Manufacture des Abbesses, à 19 heures du mercredi au samedi, jusqu’au 28 décembre. Réservations : 01 42 33 42 03 et www.manufacturedesabbesses.com.

06 décembre 2013

Frida Khalo attention peinture fraîche

Ecrit, mis en scène et joué par Lupe Velez avec Damien Dos Santos.
Avec un micro (caché ?) allez au Quartier Latin par exemple et questionnez les passants : « Frida Kahlo qu’est-ce que ce nom évoque pour vous ?» Vous risquez gros, du genre : «ben-heu… » Mais encore : « Non, pitié ! » Parce que la personne interrogée a encore en mémoire des films et des articles dans des revues haut de gamme où paradent des psycho-plus-que quelque chose. N’ayez rien en mémoire à votre arrivée au Déjazet où vous allez découvrir une prestidigitatrice : la comédienne Lupe Velez et son délicieux partenaire Damien Dos Santos, qui officie en douce, mais sans lequel rien ne serait possible, à commencer par cette mise en scène et cette autre en espace, toutes deux pharamineuses avec trouvailles toutes les secondes. Pourtant vous allez souvent au théâtre et vous croyez avoir tout vu et tout compris. Vous ne pouviez envisager que sur les planches débarque cette femme qui va faire tout basculer.
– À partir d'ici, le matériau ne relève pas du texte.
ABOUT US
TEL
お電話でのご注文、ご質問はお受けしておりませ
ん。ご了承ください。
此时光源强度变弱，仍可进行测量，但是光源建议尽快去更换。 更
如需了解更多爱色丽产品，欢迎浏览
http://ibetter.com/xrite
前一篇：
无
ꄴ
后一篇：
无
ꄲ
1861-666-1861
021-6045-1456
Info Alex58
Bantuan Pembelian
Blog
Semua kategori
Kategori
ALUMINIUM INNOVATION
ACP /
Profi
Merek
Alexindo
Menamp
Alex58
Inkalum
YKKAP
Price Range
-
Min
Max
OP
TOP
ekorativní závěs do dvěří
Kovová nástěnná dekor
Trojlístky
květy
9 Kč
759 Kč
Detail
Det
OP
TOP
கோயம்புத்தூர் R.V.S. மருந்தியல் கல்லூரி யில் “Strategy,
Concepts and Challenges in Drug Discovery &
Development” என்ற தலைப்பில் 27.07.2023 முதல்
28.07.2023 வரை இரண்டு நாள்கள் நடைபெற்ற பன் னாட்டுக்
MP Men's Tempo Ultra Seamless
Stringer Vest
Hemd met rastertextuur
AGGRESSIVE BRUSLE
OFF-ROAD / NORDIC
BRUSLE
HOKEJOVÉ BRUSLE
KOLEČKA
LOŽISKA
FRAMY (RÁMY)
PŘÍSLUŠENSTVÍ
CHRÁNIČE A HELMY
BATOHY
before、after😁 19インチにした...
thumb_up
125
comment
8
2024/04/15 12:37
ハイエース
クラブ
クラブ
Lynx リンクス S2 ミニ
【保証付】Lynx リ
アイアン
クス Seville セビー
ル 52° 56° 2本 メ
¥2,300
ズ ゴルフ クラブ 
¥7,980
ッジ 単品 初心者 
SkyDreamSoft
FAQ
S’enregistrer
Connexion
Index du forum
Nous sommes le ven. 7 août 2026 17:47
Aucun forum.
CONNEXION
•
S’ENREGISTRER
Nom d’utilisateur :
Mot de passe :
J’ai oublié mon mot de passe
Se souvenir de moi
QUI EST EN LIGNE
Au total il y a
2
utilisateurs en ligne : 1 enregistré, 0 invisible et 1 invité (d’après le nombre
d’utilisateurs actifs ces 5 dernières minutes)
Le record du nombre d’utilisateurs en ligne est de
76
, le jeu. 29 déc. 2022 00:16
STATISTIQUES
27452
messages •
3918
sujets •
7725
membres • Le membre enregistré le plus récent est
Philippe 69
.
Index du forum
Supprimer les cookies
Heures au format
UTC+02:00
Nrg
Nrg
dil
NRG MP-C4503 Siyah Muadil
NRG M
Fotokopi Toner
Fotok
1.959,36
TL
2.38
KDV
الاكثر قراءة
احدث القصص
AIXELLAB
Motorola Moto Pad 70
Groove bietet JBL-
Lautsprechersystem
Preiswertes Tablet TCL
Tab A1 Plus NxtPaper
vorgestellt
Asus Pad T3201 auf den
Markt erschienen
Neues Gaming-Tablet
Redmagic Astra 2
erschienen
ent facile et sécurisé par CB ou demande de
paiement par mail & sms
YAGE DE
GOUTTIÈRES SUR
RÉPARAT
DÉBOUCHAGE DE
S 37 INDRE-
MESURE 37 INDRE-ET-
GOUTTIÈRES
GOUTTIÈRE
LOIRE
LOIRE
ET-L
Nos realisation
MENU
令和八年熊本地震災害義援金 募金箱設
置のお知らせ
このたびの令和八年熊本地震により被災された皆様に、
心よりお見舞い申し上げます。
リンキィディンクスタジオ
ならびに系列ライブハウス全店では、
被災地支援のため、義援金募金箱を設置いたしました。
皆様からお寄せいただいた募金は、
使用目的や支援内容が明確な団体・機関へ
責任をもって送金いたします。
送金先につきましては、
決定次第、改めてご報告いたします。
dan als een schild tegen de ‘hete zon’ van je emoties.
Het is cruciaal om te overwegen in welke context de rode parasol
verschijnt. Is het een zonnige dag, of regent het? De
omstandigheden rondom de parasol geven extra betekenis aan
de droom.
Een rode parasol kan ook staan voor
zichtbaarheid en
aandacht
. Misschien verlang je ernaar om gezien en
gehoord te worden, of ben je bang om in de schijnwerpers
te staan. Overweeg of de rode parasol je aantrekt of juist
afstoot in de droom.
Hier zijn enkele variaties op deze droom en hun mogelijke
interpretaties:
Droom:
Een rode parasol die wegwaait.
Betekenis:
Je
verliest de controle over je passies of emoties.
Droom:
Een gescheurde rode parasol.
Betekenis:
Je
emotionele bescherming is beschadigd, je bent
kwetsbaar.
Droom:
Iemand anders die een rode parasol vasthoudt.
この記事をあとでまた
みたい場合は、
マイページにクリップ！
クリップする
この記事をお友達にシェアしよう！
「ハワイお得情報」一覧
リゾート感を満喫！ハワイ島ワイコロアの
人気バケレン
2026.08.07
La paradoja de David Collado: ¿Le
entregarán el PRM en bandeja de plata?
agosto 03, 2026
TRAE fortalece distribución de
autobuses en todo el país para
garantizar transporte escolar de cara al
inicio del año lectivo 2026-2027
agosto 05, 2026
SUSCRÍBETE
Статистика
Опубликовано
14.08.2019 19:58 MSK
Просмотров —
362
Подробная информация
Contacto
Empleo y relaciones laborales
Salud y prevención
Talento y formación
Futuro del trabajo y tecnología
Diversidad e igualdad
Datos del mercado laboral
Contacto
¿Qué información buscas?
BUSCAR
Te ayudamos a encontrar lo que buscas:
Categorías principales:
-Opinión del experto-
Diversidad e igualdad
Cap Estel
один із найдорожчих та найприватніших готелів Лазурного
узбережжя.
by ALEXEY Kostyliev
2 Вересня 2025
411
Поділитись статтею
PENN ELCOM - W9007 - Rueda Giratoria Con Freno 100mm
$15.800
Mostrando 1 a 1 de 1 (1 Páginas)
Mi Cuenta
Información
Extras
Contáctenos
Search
Vous sortirez en vous épongeant le front : parce que Frida c’est d’abord et enfin : « Viva la vida ! ». Même si mademoiselle Khalo a vu la sienne raccourcie, amputée, malmenée, et ses talents déniés, reniés, niés. La révolte que provoquent les mutilations d’un corps devenu purgatoire, transcende un enfer où il ne basculera jamais. Soit l’amour d’un mari faillible ou infidèle autant que le sera sa moitié qui n’aura pas pu lui donner d’héritier et l’abandonnera pour se retrouver très vite auprès de lui qui compte pour elle plus que tout. Peinture fraiche : vous n’aviez pas vraiment compris pourquoi ce sous-titre était un surtitre et pourquoi l’affiche montre Frida seins nus entre fers et enfers mais dont le bas du corps est recouvert d’un tendre tissu blanc enroulé pour que des mystères qui n’en sont pas deviennent merveilleux. Nous n’allons pas vous redire combien nous avons admiré et adoré ce spectacle et combien nous sommes reconnaissants à Jean Bouquin, patron du Déjazet, de nous l’offrir pour la quatrième fois. N’attendez pas la cinquième.
Théâtre Déjazet, du mardi au samedi à 20 heures, jusqu’au 13 janvier 2014 ; matinée : samedi et dimanche à 15 heures. Réservations : 01 48 87 42 55.